Auch wenn der bislang ungewöhnlich feuchte Herbst anderes vermuten lässt: Mallorca und die Nachbarinseln sehen einer zunehmend trockenen Zukunft entgegen. 85 Prozent der Balearen befinden sich laut einem neuen wissenschaftlichen Atlas in einem "fortschreitenden Prozess der Wüstenbildung" – ein Wert, der die Inselgruppe an den Rand eines "ökologischen Kollaps" bringe, warnen Forscher.
Das geht aus dem ersten umfassenden Atlas zur Wüstenbildung in Spanien (Atlas de la Desertificación en España) hervor, den mehrere Dutzend Wissenschaftler von Universitäten und des staatlichen Forschungsrats CSIC erstellt haben. Das Dokument soll nach Darstellung der MM-Schwesterzeitung "Ultima Hora" Entscheidungsträgern als Grundlage für politisches Handeln dienen. Die Zahlen sind alarmierend: 40 Prozent des spanischen Territoriums seien von Wüstenbildung betroffen, verursacht durch "menschliche Aktivitäten in Landwirtschaft, Viehzucht und Tourismus".

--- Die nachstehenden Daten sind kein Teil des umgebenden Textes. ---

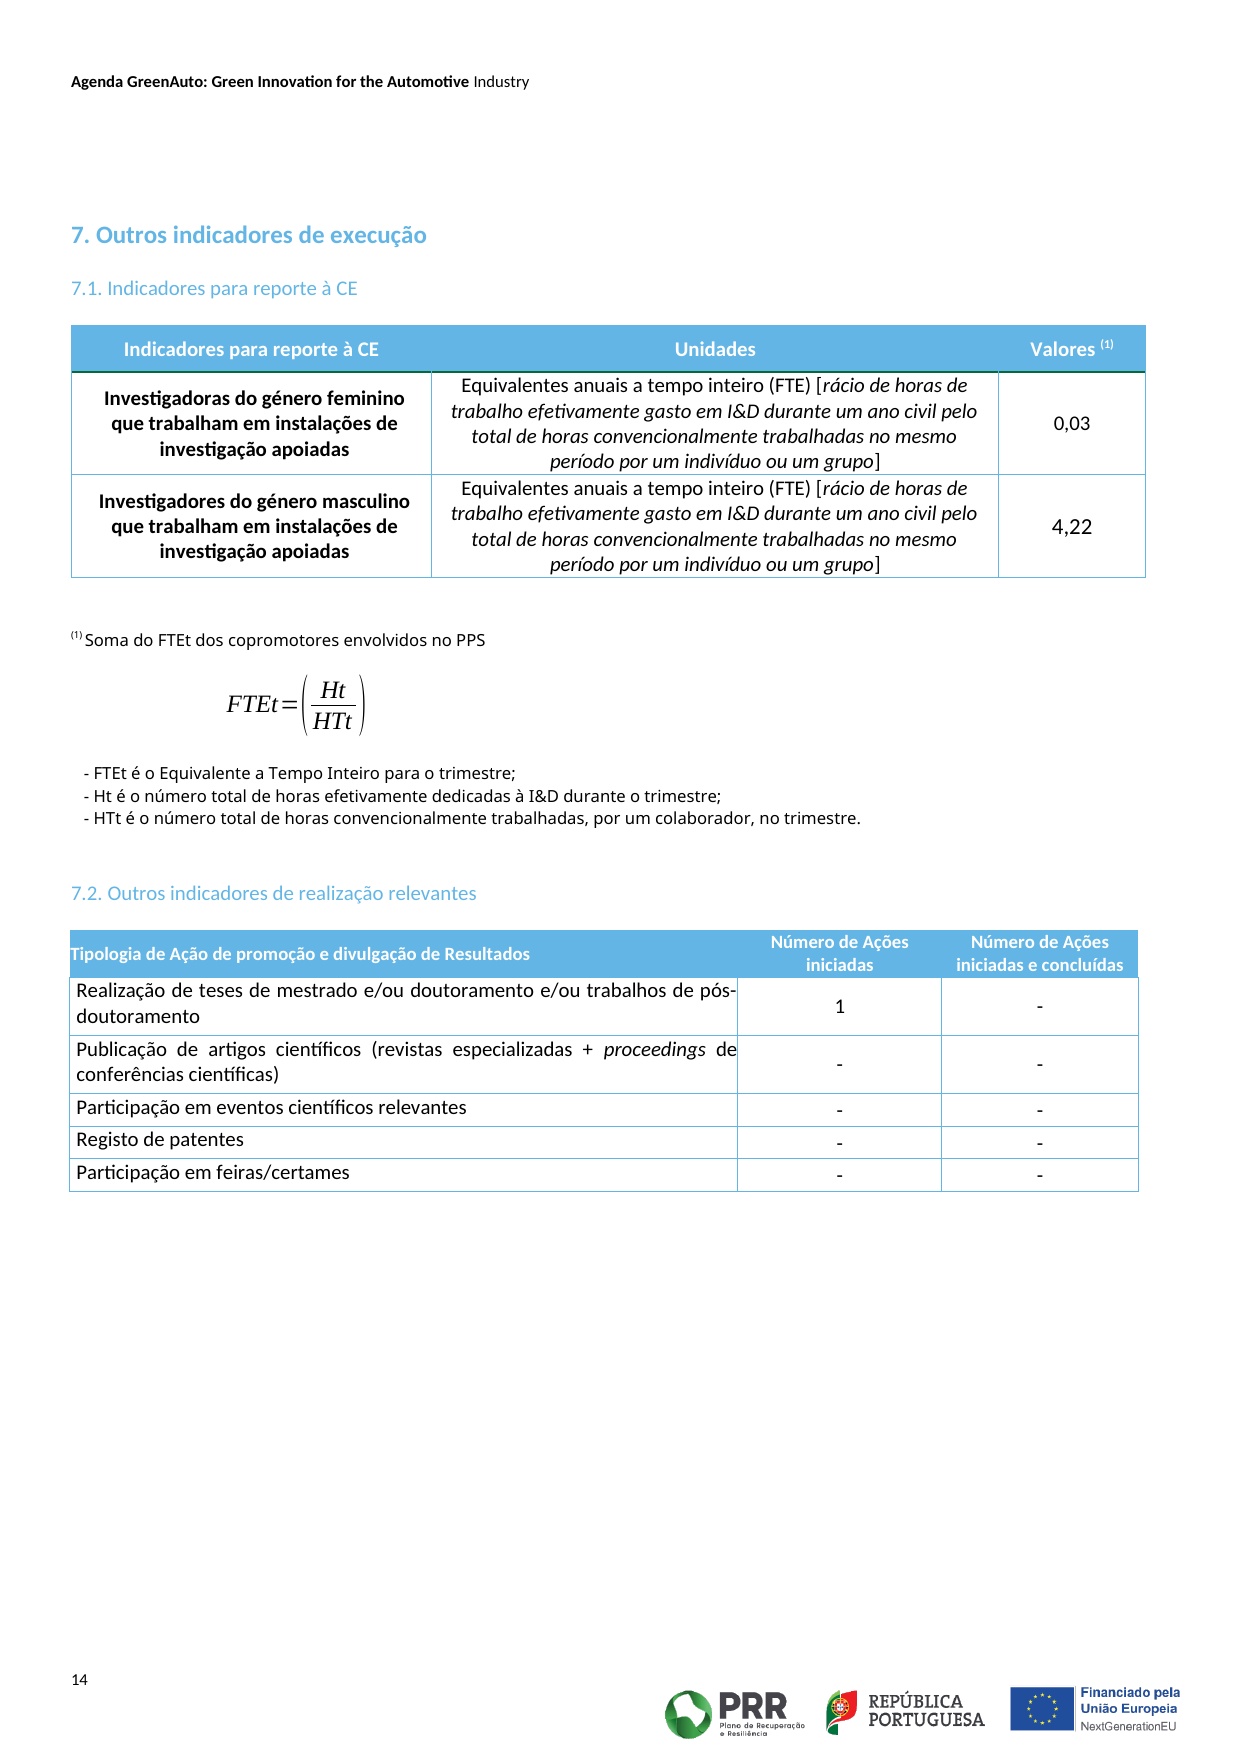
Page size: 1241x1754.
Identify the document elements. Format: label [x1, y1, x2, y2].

picture [651, 1668, 1199, 1749]
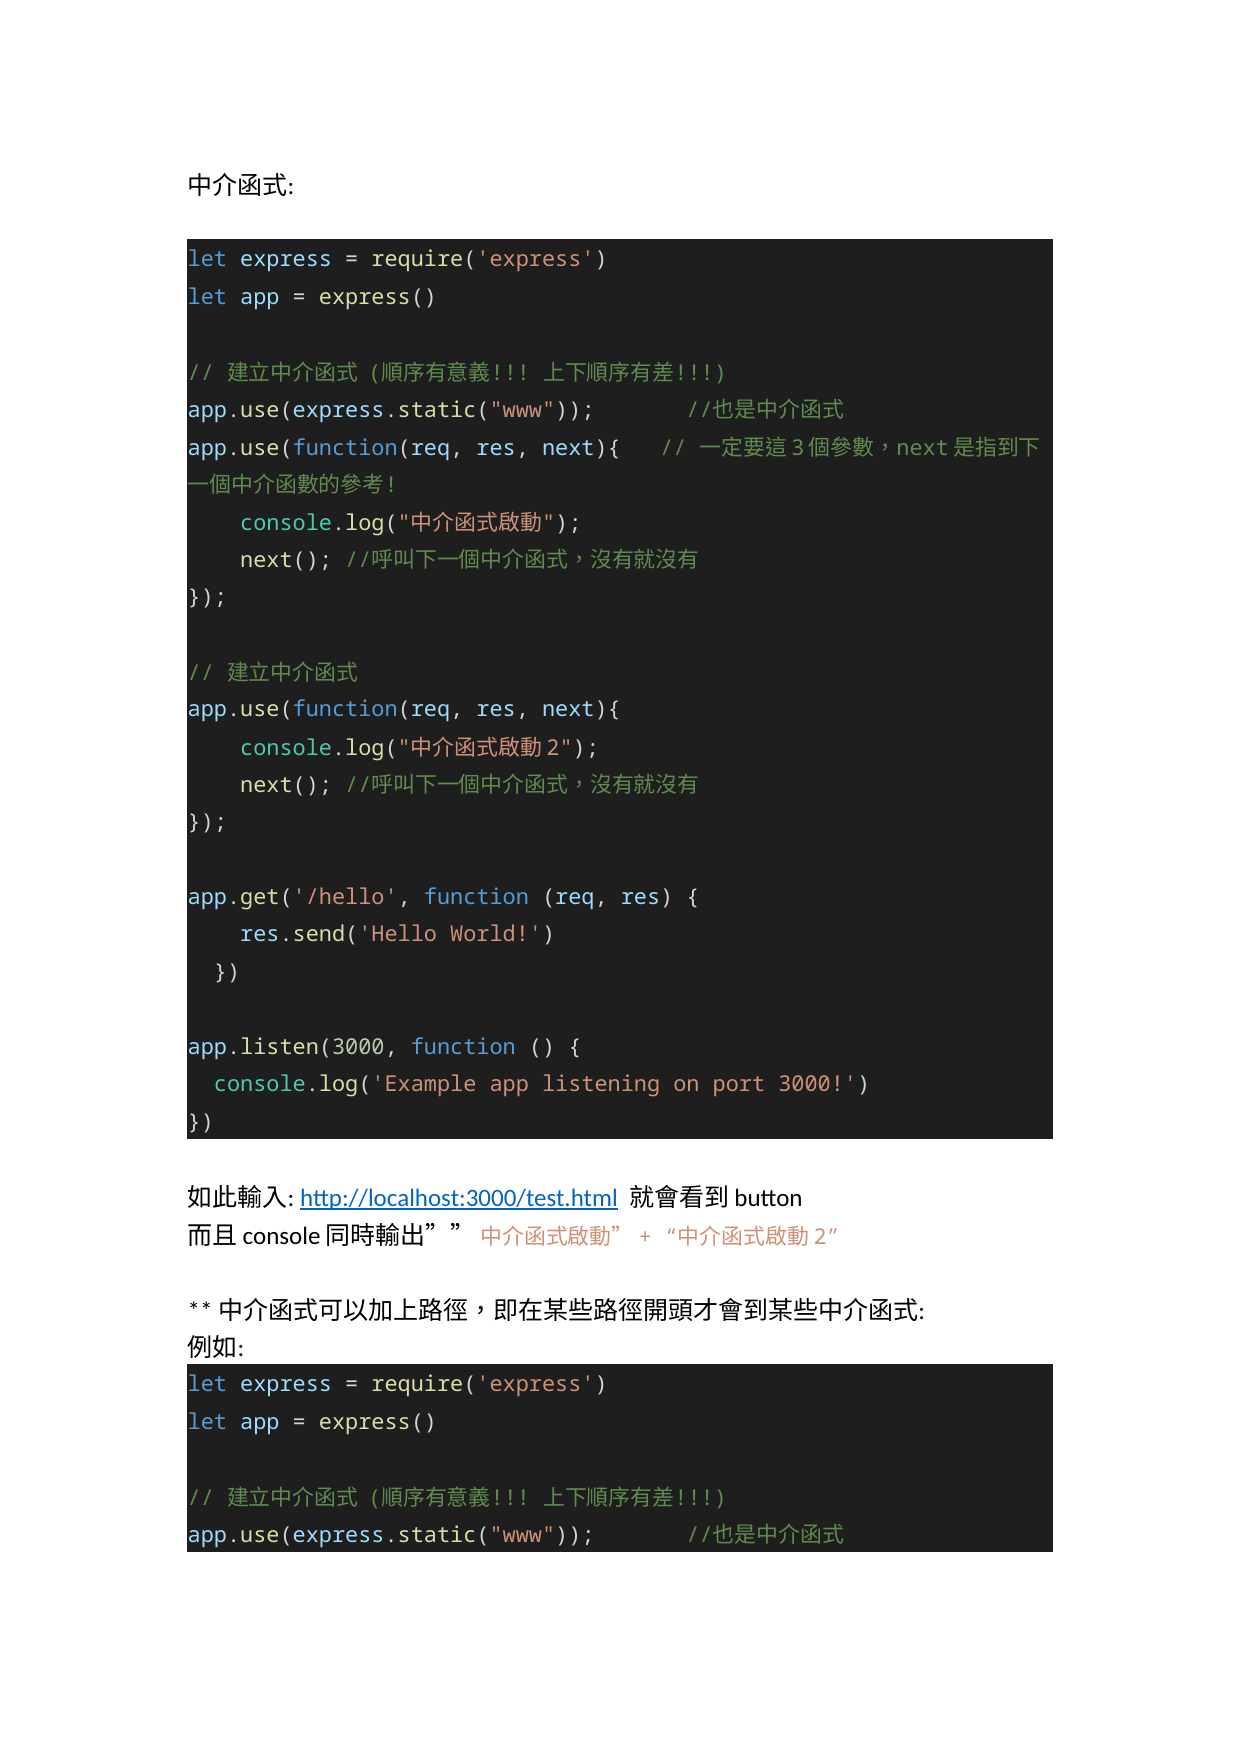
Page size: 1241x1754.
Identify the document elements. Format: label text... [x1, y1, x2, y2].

text app.use(express.static("www")); //也是中介函式 [187, 1514, 1053, 1552]
text console.log('Example app listening on port 3000!') [187, 1064, 1053, 1102]
text 而且console同時輸出”” 中介函式啟動” + “中介函式啟動2” [187, 1214, 1053, 1252]
text console.log("中介函式啟動"); [187, 502, 1053, 539]
text // 建立中介函式 (順序有意義!!! 上下順序有差!!!) [187, 352, 1053, 389]
text }); [187, 802, 1053, 839]
text console.log("中介函式啟動2"); [187, 727, 1053, 764]
text // 建立中介函式 [187, 652, 1053, 689]
text 如此輸入: http://localhost:3000/test.html 就會看到button [187, 1177, 1053, 1214]
text app.use(function(req, res, next){ [187, 689, 1053, 727]
text next(); //呼叫下一個中介函式，沒有就沒有 [187, 764, 1053, 802]
text let express = require('express') [187, 239, 1053, 277]
text res.send('Hello World!') [187, 914, 1053, 952]
text 例如: [187, 1327, 1053, 1364]
text app.use(express.static("www")); //也是中介函式 [187, 389, 1053, 427]
text let app = express() [187, 277, 1053, 314]
text app.get('/hello', function (req, res) { [187, 877, 1053, 914]
text let express = require('express') [187, 1364, 1053, 1402]
text 中介函式: [187, 164, 1053, 202]
text }) [187, 952, 1053, 989]
text // 建立中介函式 (順序有意義!!! 上下順序有差!!!) [187, 1477, 1053, 1514]
text }); [187, 577, 1053, 614]
text next(); //呼叫下一個中介函式，沒有就沒有 [187, 539, 1053, 577]
text app.listen(3000, function () { [187, 1027, 1053, 1064]
text ** 中介函式可以加上路徑，即在某些路徑開頭才會到某些中介函式: [187, 1289, 1053, 1327]
text let app = express() [187, 1402, 1053, 1439]
text app.use(function(req, res, next){ // 一定要這3個參數，next是指到下一個中介函數的參考! [187, 427, 1053, 502]
text }) [187, 1102, 1053, 1139]
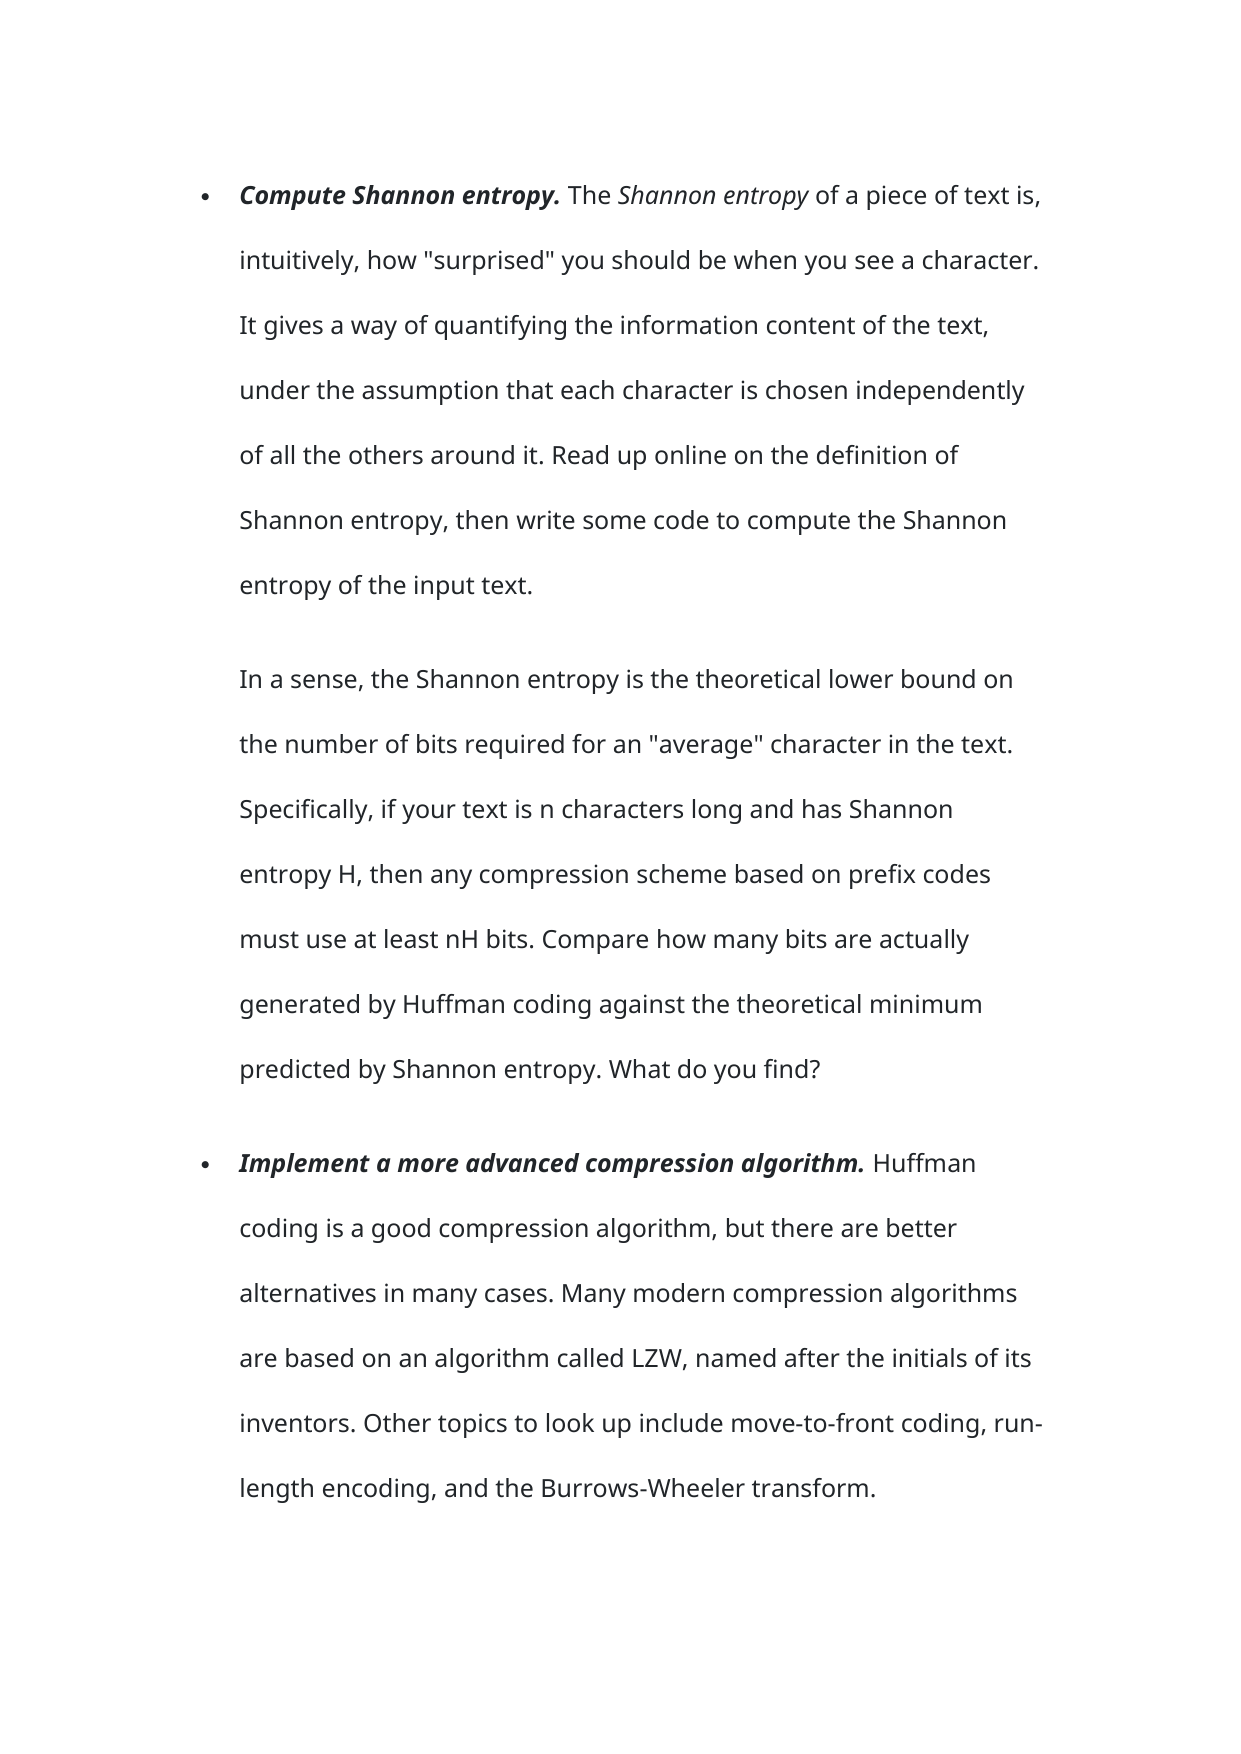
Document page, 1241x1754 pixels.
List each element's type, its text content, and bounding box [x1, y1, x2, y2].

list Implement a more advanced compression algorithm. Huffman coding is a good compression algorithm, but there are better alternatives in many cases. Many modern compression algorithms are based on an algorithm called LZW, named after the initials of its inventors. Other topics to look up include move-to-front coding, run-length encoding, and the Burrows-Wheeler transform. [202, 1130, 1053, 1520]
list Compute Shannon entropy. The Shannon entropy of a piece of text is, intuitively, how "surprised" you should be when you see a character. It gives a way of quantifying the information content of the text, under the assumption that each character is chosen independently of all the others around it. Read up online on the definition of Shannon entropy, then write some code to compute the Shannon entropy of the input text. [202, 162, 1053, 617]
text In a sense, the Shannon entropy is the theoretical lower bound on the number of bits required for an "average" character in the text. Specifically, if your text is n characters long and has Shannon entropy H, then any compression scheme based on prefix codes must use at least nH bits. Compare how many bits are actually generated by Huffman coding against the theoretical minimum predicted by Shannon entropy. What do you find? [239, 646, 1053, 1101]
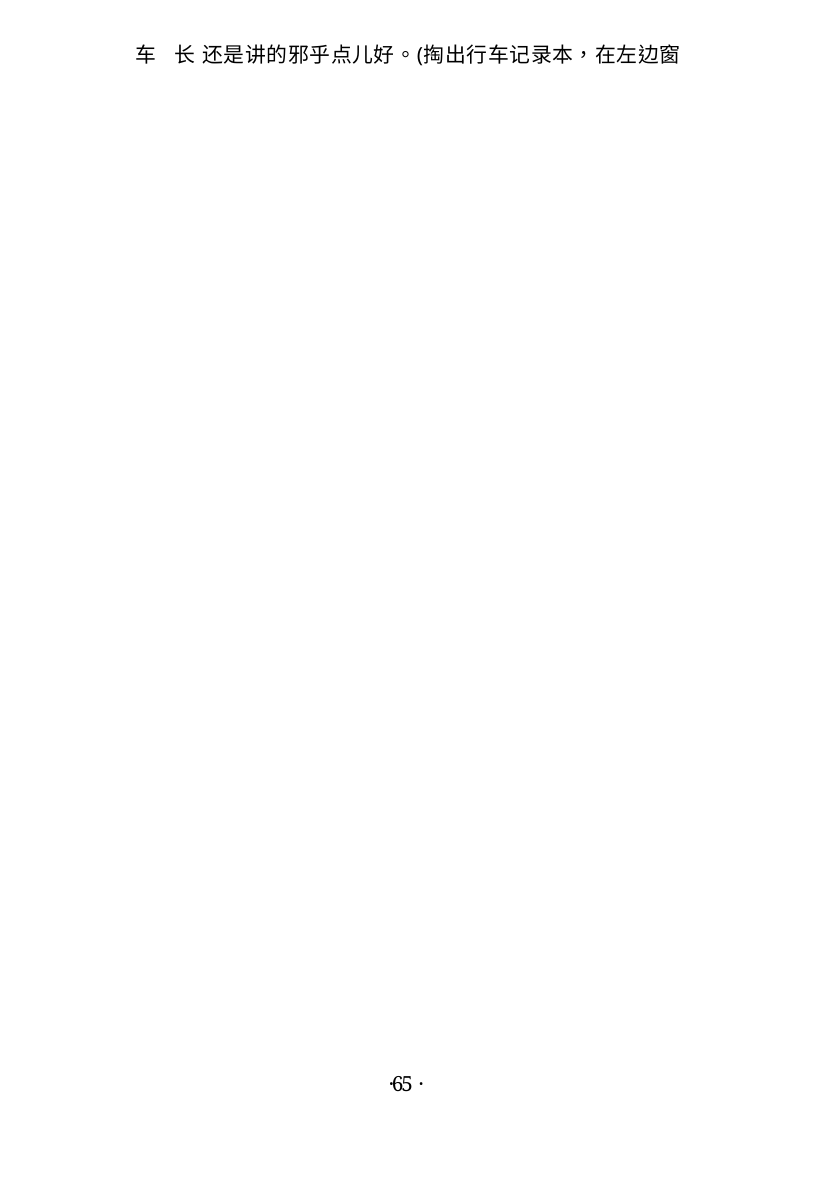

Die Projektkoordinatoren Jaime Martínez Valderrama (CSIC) und der Klimatologe Jorge Olcina von der Universität Alicante stellten die Studie am Donnerstag in Alicante vor. Ihre Analyse basiert auf Daten aus dem Jahr 2020 und nutzt einen speziellen Algorithmus, der Degradierungsmerkmale in Grundwasser, Feuchtgebieten und Bodenbeschaffenheit auswertet.
Das Ergebnis: Insgesamt sind 206.203 Quadratkilometer der etwas mehr als 500.000 Quadratkilometer Spaniens von Desertifikation bedroht – das entspricht 60,94 Prozent der Trockengebiete des Landes. Zum Vergleich: Die vier größten deutschen Bundesländer (Bayern, Niedersachen, Baden-Württemberg und NRW) kommen zusammen auf 187.000 Quadratkilometer.
Am stärksten betroffen sind neben den Balearen die Kanarischen Inseln, der Südosten der iberischen Halbinsel, die Region La Mancha, die südliche Extremadura sowie Teile der Weinbaugebiete in Kastilien-León und La Rioja. Auch das Ebro- und Guadalquivir-Tal weisen der Studie zufolge erhebliche Degradierung auf.
Besonders drastisch zeigt sich die Situation in der Provinz Alicante: Von 5.796 Quadratkilometern sind 4.641 Trockengebiet – und davon unterliegen 98,9 Prozent der Wüstenbildung. In der Region Murcia gilt dies sogar für 99,8 Prozent des Territoriums. Am anderen Ende der Skala stehen die an den Atlantik grenzenden Regionen Kantabrien, Galicien und Asturien – jeweils ohne nennenswerte Trockengebiete.
"Vier von fünf Spaniern leben in ariden Zonen, viele angezogen von den vermeintlich milderen klimatischen Bedingungen", erklärte Martínez Valderrama. Er verwies auf die "zentrale Bedeutung des Wassermanagements" – ein Rohstoff, der weltweit bereits "rund 50 internationale Konflikte zwischen Staaten" auf allen Kontinenten ausgelöst habe.
Die Wissenschaftler sehen "keine einfache Lösung" für die Wasserprobleme des Landes. Vielmehr sei ein multidisziplinärer Ansatz nötig, der die Wiederverwendung von Abwasser, die Verbesserung der Versorgungsnetze zur Vermeidung von Verlusten, Entsalzungsanlagen und Kanäle kombiniere. Ein konkreter Vorschlag: Von den 4.000 Kubikkilometern Wasser, die in städtischen Gebieten verbraucht werden, könnten derzeit nur 500 – also zwölf Prozent – ein zweites Mal genutzt werden. Eine Erhöhung dieser Quote könnte die Grundwasservorkommen entlasten.
Der Atlas umfasst 66 Karten zu Klima, Wasser, Boden, Waldbestand, Biodiversität und sozialen Faktoren. Olcina zeigte sich zuversichtlich, dass diese Daten "ein nützliches Werkzeug" für politische Entscheidungen sein könnten. Das Projekt wurde von der Stiftung für Biodiversität des spanischen Umweltministeriums im Rahmen des EU-finanzierten Aufbau- und Resilienzplans unterstützt und ist online zugänglich.